-- Records to process follows --

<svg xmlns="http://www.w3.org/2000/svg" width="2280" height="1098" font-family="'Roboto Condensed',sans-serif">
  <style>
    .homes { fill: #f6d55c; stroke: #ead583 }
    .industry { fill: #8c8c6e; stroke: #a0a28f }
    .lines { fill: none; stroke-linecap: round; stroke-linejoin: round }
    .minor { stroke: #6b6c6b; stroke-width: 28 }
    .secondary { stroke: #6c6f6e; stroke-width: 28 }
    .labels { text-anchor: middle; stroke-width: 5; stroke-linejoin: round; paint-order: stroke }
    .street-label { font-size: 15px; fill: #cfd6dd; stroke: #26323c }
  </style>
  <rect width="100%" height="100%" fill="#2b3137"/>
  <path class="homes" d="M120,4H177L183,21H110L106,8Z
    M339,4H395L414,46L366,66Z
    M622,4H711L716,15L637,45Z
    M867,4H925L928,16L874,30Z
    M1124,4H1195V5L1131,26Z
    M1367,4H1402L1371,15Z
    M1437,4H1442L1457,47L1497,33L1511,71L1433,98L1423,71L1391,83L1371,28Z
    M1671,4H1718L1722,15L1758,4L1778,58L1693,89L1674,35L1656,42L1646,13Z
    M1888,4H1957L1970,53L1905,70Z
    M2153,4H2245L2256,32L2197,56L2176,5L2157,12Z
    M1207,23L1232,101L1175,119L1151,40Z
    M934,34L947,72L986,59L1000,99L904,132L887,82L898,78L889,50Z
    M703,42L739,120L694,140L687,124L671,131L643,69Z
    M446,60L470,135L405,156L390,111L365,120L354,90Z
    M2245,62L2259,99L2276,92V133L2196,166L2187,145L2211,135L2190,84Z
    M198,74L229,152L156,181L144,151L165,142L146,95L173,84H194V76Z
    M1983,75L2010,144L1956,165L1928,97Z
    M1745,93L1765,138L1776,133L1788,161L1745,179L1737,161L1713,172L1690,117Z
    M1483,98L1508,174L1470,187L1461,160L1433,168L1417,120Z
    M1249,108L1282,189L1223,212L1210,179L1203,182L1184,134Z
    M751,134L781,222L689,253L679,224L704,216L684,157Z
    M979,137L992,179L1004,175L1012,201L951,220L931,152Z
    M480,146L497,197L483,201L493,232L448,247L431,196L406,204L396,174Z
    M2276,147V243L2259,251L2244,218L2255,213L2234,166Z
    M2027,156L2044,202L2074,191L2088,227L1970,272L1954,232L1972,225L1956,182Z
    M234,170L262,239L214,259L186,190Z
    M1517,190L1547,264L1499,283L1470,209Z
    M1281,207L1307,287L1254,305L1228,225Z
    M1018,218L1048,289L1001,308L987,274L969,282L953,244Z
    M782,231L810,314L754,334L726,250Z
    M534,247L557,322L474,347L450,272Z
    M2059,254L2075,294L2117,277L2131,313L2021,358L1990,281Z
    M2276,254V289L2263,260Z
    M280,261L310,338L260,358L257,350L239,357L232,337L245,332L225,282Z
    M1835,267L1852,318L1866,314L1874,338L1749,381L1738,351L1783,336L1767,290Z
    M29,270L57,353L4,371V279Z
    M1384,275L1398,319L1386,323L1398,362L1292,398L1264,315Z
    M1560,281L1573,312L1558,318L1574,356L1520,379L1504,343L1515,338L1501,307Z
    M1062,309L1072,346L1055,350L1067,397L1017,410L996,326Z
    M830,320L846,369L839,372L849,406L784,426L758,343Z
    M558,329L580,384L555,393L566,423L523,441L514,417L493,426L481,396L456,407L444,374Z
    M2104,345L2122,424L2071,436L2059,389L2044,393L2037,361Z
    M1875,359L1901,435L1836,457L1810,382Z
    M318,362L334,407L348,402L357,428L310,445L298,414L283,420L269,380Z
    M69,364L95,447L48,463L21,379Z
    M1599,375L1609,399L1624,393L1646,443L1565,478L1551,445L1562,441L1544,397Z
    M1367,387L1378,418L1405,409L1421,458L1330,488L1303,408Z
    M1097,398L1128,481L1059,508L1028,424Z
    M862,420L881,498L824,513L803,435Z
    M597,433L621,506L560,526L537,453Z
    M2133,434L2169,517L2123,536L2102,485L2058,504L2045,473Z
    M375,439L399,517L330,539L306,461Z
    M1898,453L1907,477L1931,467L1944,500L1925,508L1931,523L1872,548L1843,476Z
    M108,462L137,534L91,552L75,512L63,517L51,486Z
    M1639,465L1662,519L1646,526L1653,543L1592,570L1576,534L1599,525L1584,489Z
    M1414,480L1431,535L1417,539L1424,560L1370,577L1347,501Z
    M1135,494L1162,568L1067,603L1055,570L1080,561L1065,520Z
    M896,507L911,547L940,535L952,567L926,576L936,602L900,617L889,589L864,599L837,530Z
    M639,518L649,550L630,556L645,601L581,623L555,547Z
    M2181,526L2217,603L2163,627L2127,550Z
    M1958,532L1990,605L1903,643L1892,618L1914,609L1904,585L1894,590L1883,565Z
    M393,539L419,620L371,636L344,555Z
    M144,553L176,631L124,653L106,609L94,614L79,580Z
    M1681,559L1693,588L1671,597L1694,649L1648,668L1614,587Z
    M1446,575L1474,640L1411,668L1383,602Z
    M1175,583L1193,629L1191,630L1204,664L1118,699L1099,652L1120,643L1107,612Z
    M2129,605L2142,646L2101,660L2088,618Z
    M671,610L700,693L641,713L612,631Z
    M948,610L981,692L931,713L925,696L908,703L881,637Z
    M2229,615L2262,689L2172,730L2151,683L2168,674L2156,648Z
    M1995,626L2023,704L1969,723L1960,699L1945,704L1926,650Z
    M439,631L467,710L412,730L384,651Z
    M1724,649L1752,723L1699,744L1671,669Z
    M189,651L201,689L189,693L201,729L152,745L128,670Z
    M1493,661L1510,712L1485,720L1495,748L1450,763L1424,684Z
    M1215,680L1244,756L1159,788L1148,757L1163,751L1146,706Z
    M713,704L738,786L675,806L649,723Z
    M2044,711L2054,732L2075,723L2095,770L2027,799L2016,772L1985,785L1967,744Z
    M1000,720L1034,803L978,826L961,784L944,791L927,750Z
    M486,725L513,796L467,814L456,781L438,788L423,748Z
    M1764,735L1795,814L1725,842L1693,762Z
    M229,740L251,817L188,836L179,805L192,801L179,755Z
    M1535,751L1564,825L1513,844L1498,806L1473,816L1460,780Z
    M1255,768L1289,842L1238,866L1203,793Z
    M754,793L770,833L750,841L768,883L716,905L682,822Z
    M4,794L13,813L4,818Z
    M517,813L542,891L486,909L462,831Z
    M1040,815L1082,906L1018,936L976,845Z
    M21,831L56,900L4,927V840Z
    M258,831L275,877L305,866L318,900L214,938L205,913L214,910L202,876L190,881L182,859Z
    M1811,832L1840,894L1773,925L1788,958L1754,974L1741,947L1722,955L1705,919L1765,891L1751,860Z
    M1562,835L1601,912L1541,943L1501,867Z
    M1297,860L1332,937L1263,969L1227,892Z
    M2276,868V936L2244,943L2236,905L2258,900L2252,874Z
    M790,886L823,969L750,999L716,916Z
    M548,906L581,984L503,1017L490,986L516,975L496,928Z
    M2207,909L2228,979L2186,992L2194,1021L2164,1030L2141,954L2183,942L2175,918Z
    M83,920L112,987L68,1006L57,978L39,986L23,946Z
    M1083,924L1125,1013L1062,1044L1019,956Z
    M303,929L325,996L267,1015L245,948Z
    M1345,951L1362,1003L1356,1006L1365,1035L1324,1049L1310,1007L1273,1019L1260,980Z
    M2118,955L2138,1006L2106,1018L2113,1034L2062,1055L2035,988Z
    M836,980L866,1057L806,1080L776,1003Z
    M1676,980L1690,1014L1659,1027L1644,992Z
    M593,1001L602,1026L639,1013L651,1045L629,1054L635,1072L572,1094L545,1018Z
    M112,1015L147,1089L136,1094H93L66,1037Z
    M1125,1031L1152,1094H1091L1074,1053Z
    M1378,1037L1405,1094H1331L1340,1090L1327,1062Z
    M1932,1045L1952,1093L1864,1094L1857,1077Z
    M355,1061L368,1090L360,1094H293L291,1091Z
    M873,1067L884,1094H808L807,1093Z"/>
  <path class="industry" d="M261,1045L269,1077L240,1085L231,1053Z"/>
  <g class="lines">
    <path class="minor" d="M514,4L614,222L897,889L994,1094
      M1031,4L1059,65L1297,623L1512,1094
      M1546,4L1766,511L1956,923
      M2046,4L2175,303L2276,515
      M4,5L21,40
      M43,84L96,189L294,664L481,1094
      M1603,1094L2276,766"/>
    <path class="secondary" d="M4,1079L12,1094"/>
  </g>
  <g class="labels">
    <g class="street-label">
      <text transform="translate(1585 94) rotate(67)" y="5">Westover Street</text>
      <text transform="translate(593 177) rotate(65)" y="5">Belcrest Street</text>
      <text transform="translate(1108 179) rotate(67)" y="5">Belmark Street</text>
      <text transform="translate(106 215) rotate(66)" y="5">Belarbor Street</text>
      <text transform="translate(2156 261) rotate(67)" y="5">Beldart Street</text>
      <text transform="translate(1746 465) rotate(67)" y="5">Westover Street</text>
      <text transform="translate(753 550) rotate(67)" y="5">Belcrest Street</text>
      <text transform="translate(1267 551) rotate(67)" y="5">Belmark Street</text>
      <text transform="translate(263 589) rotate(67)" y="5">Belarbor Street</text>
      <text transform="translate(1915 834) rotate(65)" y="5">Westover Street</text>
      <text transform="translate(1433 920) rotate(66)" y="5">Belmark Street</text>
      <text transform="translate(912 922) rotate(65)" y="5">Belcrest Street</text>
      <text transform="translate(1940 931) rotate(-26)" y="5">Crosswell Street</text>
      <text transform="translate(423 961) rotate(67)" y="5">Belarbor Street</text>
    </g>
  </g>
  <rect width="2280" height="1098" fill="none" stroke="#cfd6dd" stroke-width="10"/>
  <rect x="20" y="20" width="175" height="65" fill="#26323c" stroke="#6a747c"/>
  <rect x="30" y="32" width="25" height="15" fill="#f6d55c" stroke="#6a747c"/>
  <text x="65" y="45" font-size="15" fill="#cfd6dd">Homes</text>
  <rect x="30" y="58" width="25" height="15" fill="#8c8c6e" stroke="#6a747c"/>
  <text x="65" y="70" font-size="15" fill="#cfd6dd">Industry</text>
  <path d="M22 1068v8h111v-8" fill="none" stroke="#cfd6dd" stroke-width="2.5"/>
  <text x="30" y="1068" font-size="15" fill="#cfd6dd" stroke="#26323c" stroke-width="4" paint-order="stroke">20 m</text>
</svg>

-- Records to process concluded --
-- Records to process follows --

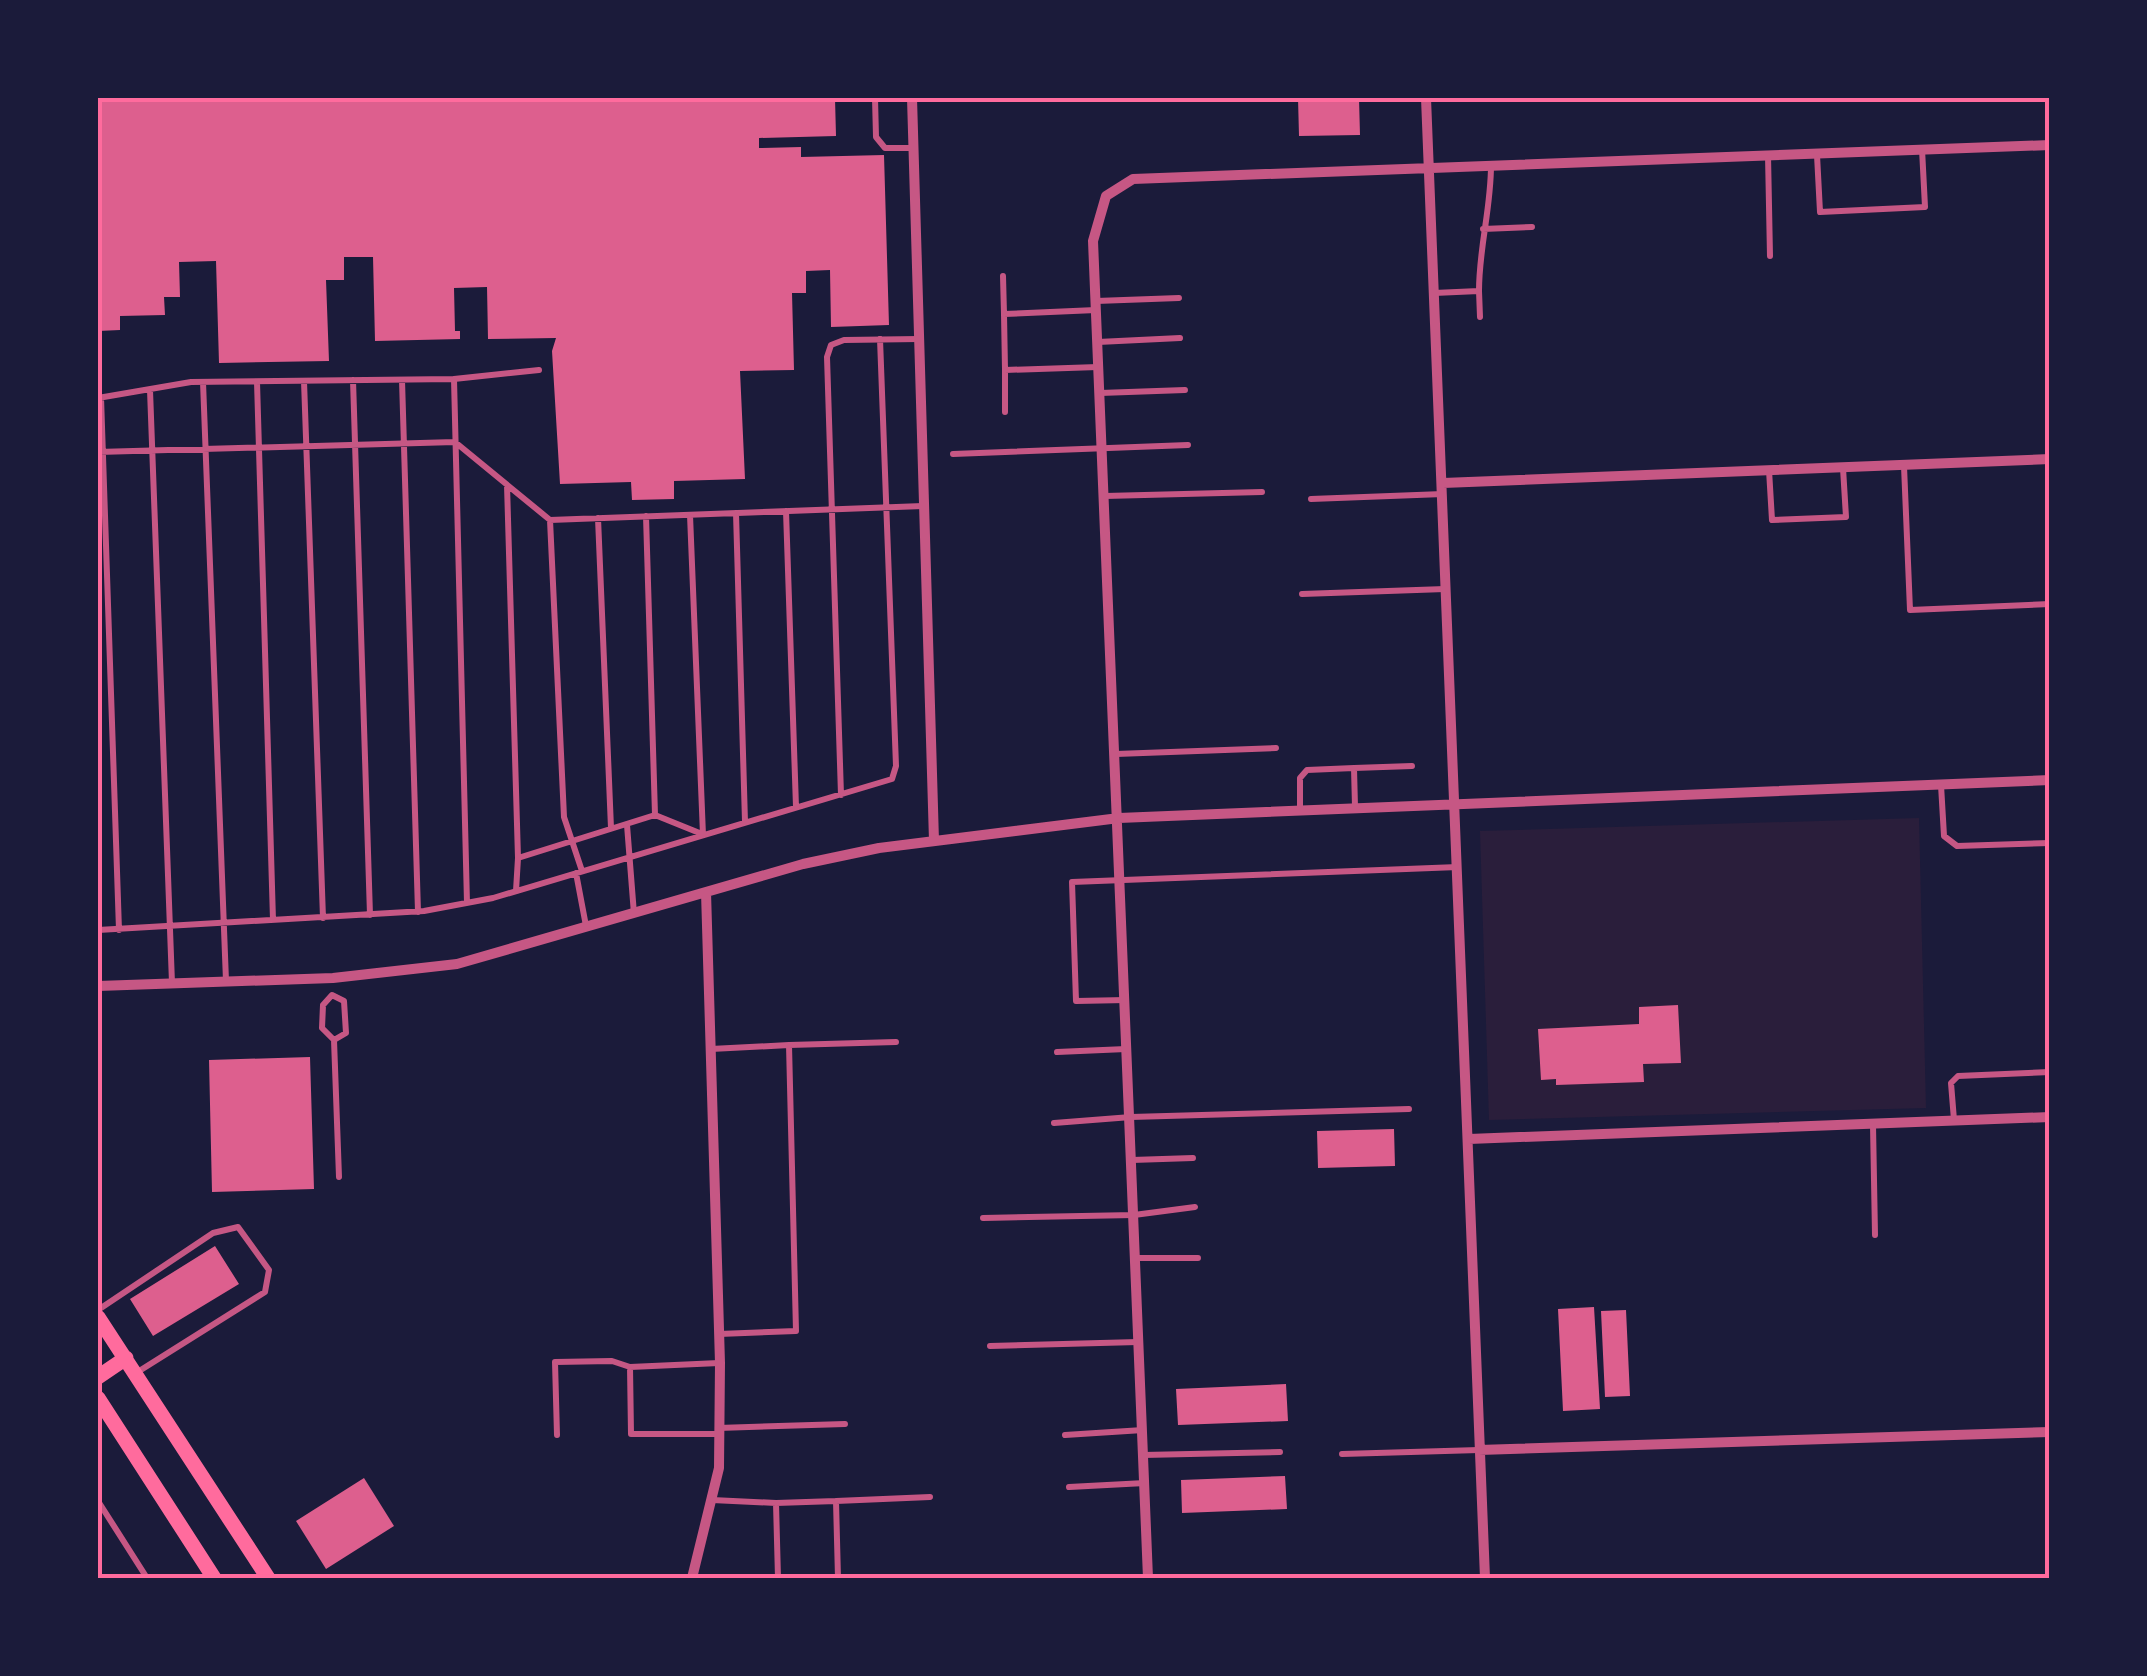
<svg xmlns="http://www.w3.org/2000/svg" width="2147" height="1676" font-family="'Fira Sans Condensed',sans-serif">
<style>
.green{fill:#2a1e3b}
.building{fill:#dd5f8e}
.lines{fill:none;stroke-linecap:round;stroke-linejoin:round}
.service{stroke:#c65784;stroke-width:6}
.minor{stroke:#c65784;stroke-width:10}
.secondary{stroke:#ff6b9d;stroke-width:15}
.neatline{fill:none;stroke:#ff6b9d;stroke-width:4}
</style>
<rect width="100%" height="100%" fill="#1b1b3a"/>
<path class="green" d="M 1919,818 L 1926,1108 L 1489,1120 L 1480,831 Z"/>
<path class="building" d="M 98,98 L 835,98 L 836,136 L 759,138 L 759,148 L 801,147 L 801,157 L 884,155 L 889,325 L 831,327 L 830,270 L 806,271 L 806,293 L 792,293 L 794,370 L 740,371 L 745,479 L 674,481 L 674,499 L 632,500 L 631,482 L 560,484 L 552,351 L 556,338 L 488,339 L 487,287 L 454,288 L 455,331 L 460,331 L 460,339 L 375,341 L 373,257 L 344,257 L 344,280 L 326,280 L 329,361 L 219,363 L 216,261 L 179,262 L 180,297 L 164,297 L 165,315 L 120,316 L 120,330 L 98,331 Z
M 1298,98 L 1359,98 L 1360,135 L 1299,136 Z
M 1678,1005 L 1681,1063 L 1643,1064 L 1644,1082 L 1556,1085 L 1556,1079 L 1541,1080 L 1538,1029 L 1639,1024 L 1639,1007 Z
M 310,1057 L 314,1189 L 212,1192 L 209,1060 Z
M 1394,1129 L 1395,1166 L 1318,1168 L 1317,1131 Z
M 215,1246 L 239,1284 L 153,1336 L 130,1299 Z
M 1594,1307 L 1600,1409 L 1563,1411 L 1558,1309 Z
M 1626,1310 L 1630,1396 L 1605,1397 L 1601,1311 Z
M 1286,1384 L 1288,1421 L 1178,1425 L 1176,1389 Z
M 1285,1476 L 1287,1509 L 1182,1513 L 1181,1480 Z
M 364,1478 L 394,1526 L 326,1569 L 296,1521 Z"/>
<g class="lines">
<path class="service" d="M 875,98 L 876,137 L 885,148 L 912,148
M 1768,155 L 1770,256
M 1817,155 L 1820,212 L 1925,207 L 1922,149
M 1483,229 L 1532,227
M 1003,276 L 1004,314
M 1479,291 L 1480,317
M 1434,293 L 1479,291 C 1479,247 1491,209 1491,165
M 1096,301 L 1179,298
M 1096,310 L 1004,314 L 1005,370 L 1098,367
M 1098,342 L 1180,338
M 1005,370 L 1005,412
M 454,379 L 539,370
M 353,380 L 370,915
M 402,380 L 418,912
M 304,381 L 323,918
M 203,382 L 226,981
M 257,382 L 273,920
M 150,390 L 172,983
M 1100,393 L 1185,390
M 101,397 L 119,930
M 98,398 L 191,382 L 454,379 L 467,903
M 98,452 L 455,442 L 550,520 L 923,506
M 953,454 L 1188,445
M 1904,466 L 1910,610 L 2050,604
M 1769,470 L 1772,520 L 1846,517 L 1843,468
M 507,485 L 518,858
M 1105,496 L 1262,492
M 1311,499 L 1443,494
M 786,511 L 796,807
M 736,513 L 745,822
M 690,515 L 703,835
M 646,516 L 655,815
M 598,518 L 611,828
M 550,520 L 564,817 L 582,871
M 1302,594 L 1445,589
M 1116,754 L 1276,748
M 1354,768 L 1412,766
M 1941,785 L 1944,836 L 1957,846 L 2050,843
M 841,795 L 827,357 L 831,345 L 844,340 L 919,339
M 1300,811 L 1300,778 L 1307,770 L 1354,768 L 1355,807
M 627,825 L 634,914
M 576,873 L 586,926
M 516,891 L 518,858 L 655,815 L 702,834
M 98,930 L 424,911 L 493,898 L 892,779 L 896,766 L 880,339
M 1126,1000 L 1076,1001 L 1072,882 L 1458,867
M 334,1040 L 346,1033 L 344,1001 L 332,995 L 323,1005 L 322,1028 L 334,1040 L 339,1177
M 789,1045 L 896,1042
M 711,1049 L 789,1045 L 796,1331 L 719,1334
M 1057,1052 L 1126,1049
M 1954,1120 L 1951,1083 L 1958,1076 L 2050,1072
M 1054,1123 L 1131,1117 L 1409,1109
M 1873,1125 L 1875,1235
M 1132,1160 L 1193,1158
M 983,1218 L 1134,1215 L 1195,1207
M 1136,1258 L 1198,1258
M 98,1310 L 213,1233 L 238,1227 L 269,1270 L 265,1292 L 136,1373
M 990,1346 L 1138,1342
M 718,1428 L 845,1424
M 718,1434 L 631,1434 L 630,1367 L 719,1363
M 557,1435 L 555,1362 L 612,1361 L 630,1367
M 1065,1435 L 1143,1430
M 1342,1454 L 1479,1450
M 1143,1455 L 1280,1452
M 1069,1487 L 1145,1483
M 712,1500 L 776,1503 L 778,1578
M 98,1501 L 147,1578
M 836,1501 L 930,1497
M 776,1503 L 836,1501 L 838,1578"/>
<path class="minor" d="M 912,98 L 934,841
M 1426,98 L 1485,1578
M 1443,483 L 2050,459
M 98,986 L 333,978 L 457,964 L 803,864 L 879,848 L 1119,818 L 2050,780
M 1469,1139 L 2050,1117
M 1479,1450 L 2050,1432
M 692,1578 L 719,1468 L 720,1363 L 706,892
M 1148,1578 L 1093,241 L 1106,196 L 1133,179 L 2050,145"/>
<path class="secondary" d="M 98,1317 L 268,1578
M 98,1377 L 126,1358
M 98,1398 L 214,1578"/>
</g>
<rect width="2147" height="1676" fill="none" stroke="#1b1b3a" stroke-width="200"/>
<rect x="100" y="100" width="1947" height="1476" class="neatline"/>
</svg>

-- Records to process concluded --

— What you will do —
Return only the stretch of the material above from the line holding "M703,42L739,120L694,140L687,124L671,131L643,69Z" through the line holding "M2276,147V243L2259,251L2244,218L2255,213L2234,166Z", copied exactly.

— Exercise solution —
    M703,42L739,120L694,140L687,124L671,131L643,69Z
    M446,60L470,135L405,156L390,111L365,120L354,90Z
    M2245,62L2259,99L2276,92V133L2196,166L2187,145L2211,135L2190,84Z
    M198,74L229,152L156,181L144,151L165,142L146,95L173,84H194V76Z
    M1983,75L2010,144L1956,165L1928,97Z
    M1745,93L1765,138L1776,133L1788,161L1745,179L1737,161L1713,172L1690,117Z
    M1483,98L1508,174L1470,187L1461,160L1433,168L1417,120Z
    M1249,108L1282,189L1223,212L1210,179L1203,182L1184,134Z
    M751,134L781,222L689,253L679,224L704,216L684,157Z
    M979,137L992,179L1004,175L1012,201L951,220L931,152Z
    M480,146L497,197L483,201L493,232L448,247L431,196L406,204L396,174Z
    M2276,147V243L2259,251L2244,218L2255,213L2234,166Z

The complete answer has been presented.